Molecular evolutionary analysis of the current MV Hondius Andes virus outbreak

mahan.ghafari · May 21, 2026, 3:05pm

Preliminary reconstruction of the current MV Hondius Andes virus outbreak sequences

Note on data use

This is an informal analysis of currently available consensus sequences and is not intended as a formal preprint or manuscript in its current form or with its current authorship. It should not affect sequence generators’ ability to publish with priority any analyses based on the data they generated.

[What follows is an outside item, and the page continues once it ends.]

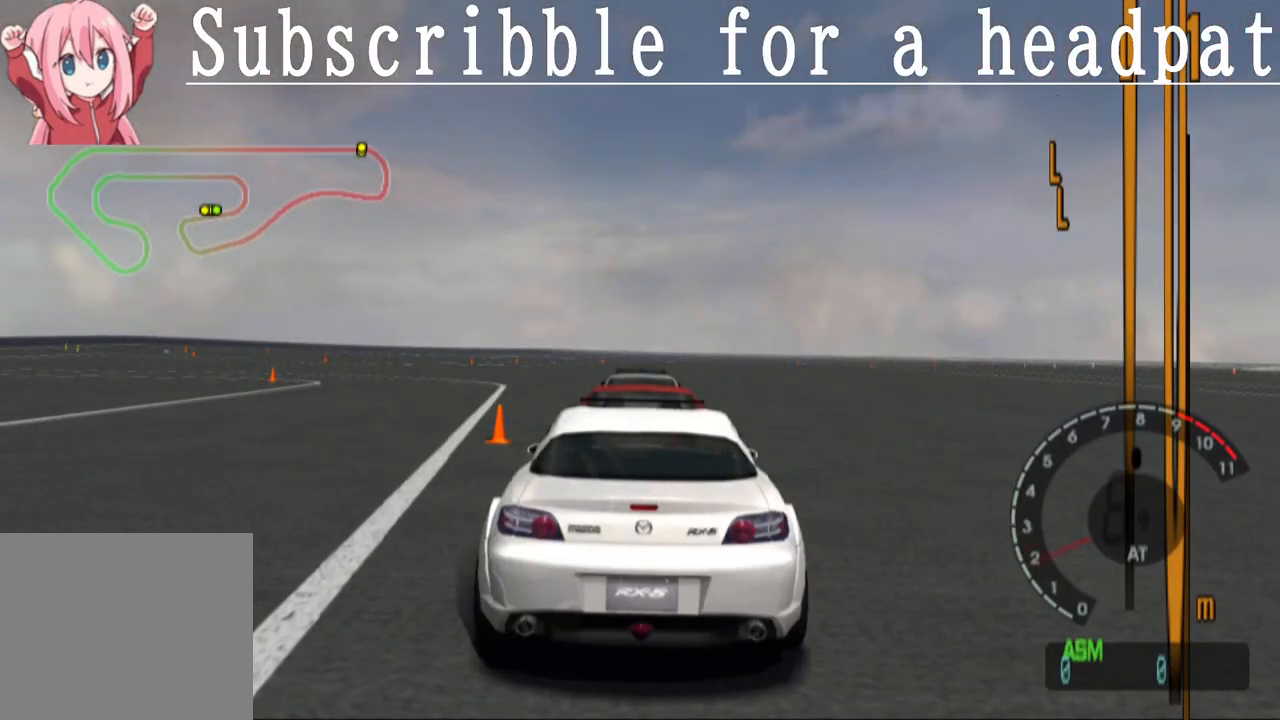
{"buttons": ["CROSS"], "left_stick": "up-left", "right_stick": "center", "events": []}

We are in the process of contacting the original data submitters to coordinate any formal preprint or publication arising from this work. We thank all laboratories and researchers who generated and rapidly shared the sequence data that made this analysis possible. We also thank the Pathoplexus team for rapidly enabling Andes virus sequence sharing, and Dr David Safronetz and Dr Jonathan Audet for helpful discussions on the two Canadian sequences.

Summary

We analysed the S, M and L segment consensus sequences from the current MV Hondius-associated Andes virus outbreak available as of 17 May 2026. Our aim here was to reconstruct the relationships among the outbreak-associated sequences, identify candidate differences among them, and assess whether the available consensus data support a likely root of the sampled outbreak diversity.

Our main findings are:

As of 19 May 2026, the sampled outbreak diversity is compatible with PP_006WDKH.1 as the root of the current outbreak. Based on consensus-sequence comparisons of the eight currently available outbreak sequences, we identified several candidate differences across the S, M and L segments (Figure 1). All resolved coding-region differences were synonymous, including L:A3437G, L:C2144T, and the additional M and L segment changes observed in PP_006WDKH.2 .
Several non-coding or terminal differences should be treated cautiously. Candidate differences including S:G28/29A, M:G51A, and M:C3500T occur near poorly resolved alignment regions and may represent sequencing, assembly or consensus-calling artefacts pending raw-read validation.
Most outbreak sequences are nearly identical. With the exception of the divergent XDHK.2 consensus, the currently available outbreak sequences differ by very few candidate mutations. This supports placing the root of the sampled outbreak close to the earliest available sequence, collected on 26 April 2026.
An ambiguous M segment indel-associated signal could affect the precise rooting. PP_006W6RC.2 carries a T state at M:3500 and a nearby partially resolved insertion pattern also present in the closest non-outbreak comparator sequences. This raises the possibility that W6RC.2 could represent an alternative root or near-root sequence. However, because this signal occurs in a poorly resolved terminal non-coding region, raw-read-level validation is required before revising the rooting.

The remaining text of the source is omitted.